Write each line of the records below as one string in a JSON list, skipping any blank lines.

Dataset excerpts:
►

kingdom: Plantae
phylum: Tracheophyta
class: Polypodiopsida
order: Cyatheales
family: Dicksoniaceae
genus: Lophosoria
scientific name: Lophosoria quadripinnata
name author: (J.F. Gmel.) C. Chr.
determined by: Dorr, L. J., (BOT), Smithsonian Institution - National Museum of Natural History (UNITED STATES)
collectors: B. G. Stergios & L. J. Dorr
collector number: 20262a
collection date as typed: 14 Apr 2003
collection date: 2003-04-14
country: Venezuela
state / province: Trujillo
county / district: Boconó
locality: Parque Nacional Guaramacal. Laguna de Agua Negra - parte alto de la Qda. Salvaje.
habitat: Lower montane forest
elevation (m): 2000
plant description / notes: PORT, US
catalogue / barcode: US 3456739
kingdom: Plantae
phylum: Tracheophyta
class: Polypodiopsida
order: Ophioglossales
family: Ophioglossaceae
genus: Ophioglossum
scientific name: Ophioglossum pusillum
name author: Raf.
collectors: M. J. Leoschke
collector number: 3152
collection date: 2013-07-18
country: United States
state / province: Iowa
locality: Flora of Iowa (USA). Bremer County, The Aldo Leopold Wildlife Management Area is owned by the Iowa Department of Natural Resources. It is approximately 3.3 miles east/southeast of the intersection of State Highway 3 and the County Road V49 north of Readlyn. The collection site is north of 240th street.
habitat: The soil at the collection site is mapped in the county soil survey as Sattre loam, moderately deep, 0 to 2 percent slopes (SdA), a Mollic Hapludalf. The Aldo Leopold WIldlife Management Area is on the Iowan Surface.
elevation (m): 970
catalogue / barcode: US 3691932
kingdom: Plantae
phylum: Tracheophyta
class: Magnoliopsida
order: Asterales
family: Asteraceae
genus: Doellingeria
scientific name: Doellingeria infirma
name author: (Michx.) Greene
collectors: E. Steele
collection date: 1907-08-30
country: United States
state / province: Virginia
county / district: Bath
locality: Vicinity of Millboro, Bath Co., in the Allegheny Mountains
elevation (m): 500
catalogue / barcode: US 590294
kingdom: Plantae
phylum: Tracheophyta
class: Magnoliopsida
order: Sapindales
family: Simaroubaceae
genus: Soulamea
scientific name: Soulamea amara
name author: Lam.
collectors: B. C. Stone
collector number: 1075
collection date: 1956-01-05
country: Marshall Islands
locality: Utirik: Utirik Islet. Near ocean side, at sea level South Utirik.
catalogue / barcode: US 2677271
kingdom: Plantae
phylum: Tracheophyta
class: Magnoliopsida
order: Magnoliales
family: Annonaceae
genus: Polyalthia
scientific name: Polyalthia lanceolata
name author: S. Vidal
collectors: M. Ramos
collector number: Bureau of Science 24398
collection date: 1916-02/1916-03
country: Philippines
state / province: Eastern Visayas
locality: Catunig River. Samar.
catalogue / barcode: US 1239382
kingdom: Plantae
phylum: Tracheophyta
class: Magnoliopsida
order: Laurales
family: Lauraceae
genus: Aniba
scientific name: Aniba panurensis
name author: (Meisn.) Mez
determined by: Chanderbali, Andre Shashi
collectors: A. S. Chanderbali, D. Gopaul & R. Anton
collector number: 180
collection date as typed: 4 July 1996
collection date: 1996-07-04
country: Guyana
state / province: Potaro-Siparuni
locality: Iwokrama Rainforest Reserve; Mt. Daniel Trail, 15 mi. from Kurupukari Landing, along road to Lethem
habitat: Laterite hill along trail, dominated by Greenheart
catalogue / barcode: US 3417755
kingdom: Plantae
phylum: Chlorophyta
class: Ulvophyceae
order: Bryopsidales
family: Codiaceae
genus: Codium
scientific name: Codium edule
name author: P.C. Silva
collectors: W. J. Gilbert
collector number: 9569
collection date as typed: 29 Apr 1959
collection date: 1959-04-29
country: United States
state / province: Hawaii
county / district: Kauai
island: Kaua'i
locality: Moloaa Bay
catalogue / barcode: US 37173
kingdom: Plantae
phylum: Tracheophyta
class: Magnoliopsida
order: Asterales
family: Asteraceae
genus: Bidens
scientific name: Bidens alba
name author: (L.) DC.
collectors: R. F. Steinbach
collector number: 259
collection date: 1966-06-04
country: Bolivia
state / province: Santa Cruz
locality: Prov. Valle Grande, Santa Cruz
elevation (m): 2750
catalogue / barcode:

◄

→ **Solution to the problem**
[
  "kingdom: Plantae",
  "phylum: Tracheophyta",
  "class: Polypodiopsida",
  "order: Cyatheales",
  "family: Dicksoniaceae",
  "genus: Lophosoria",
  "scientific name: Lophosoria quadripinnata",
  "name author: (J.F. Gmel.) C. Chr.",
  "determined by: Dorr, L. J., (BOT), Smithsonian Institution - National Museum of Natural History (UNITED STATES)",
  "collectors: B. G. Stergios & L. J. Dorr",
  "collector number: 20262a",
  "collection date as typed: 14 Apr 2003",
  "collection date: 2003-04-14",
  "country: Venezuela",
  "state / province: Trujillo",
  "county / district: Boconó",
  "locality: Parque Nacional Guaramacal. Laguna de Agua Negra - parte alto de la Qda. Salvaje.",
  "habitat: Lower montane forest",
  "elevation (m): 2000",
  "plant description / notes: PORT, US",
  "catalogue / barcode: US 3456739",
  "kingdom: Plantae",
  "phylum: Tracheophyta",
  "class: Polypodiopsida",
  "order: Ophioglossales",
  "family: Ophioglossaceae",
  "genus: Ophioglossum",
  "scientific name: Ophioglossum pusillum",
  "name author: Raf.",
  "collectors: M. J. Leoschke",
  "collector number: 3152",
  "collection date: 2013-07-18",
  "country: United States",
  "state / province: Iowa",
  "locality: Flora of Iowa (USA). Bremer County, The Aldo Leopold Wildlife Management Area is owned by the Iowa Department of Natural Resources. It is approximately 3.3 miles east/southeast of the intersection of State Highway 3 and the County Road V49 north of Readlyn. The collection site is north of 240th street.",
  "habitat: The soil at the collection site is mapped in the county soil survey as Sattre loam, moderately deep, 0 to 2 percent slopes (SdA), a Mollic Hapludalf. The Aldo Leopold WIldlife Management Area is on the Iowan Surface.",
  "elevation (m): 970",
  "catalogue / barcode: US 3691932",
  "kingdom: Plantae",
  "phylum: Tracheophyta",
  "class: Magnoliopsida",
  "order: Asterales",
  "family: Asteraceae",
  "genus: Doellingeria",
  "scientific name: Doellingeria infirma",
  "name author: (Michx.) Greene",
  "collectors: E. Steele",
  "collection date: 1907-08-30",
  "country: United States",
  "state / province: Virginia",
  "county / district: Bath",
  "locality: Vicinity of Millboro, Bath Co., in the Allegheny Mountains",
  "elevation (m): 500",
  "catalogue / barcode: US 590294",
  "kingdom: Plantae",
  "phylum: Tracheophyta",
  "class: Magnoliopsida",
  "order: Sapindales",
  "family: Simaroubaceae",
  "genus: Soulamea",
  "scientific name: Soulamea amara",
  "name author: Lam.",
  "collectors: B. C. Stone",
  "collector number: 1075",
  "collection date: 1956-01-05",
  "country: Marshall Islands",
  "locality: Utirik: Utirik Islet. Near ocean side, at sea level South Utirik.",
  "catalogue / barcode: US 2677271",
  "kingdom: Plantae",
  "phylum: Tracheophyta",
  "class: Magnoliopsida",
  "order: Magnoliales",
  "family: Annonaceae",
  "genus: Polyalthia",
  "scientific name: Polyalthia lanceolata",
  "name author: S. Vidal",
  "collectors: M. Ramos",
  "collector number: Bureau of Science 24398",
  "collection date: 1916-02/1916-03",
  "country: Philippines",
  "state / province: Eastern Visayas",
  "locality: Catunig River. Samar.",
  "catalogue / barcode: US 1239382",
  "kingdom: Plantae",
  "phylum: Tracheophyta",
  "class: Magnoliopsida",
  "order: Laurales",
  "family: Lauraceae",
  "genus: Aniba",
  "scientific name: Aniba panurensis",
  "name author: (Meisn.) Mez",
  "determined by: Chanderbali, Andre Shashi",
  "collectors: A. S. Chanderbali, D. Gopaul & R. Anton",
  "collector number: 180",
  "collection date as typed: 4 July 1996",
  "collection date: 1996-07-04",
  "country: Guyana",
  "state / province: Potaro-Siparuni",
  "locality: Iwokrama Rainforest Reserve; Mt. Daniel Trail, 15 mi. from Kurupukari Landing, along road to Lethem",
  "habitat: Laterite hill along trail, dominated by Greenheart",
  "catalogue / barcode: US 3417755",
  "kingdom: Plantae",
  "phylum: Chlorophyta",
  "class: Ulvophyceae",
  "order: Bryopsidales",
  "family: Codiaceae",
  "genus: Codium",
  "scientific name: Codium edule",
  "name author: P.C. Silva",
  "collectors: W. J. Gilbert",
  "collector number: 9569",
  "collection date as typed: 29 Apr 1959",
  "collection date: 1959-04-29",
  "country: United States",
  "state / province: Hawaii",
  "county / district: Kauai",
  "island: Kaua'i",
  "locality: Moloaa Bay",
  "catalogue / barcode: US 37173",
  "kingdom: Plantae",
  "phylum: Tracheophyta",
  "class: Magnoliopsida",
  "order: Asterales",
  "family: Asteraceae",
  "genus: Bidens",
  "scientific name: Bidens alba",
  "name author: (L.) DC.",
  "collectors: R. F. Steinbach",
  "collector number: 259",
  "collection date: 1966-06-04",
  "country: Bolivia",
  "state / province: Santa Cruz",
  "locality: Prov. Valle Grande, Santa Cruz",
  "elevation (m): 2750",
  "catalogue / barcode:"
]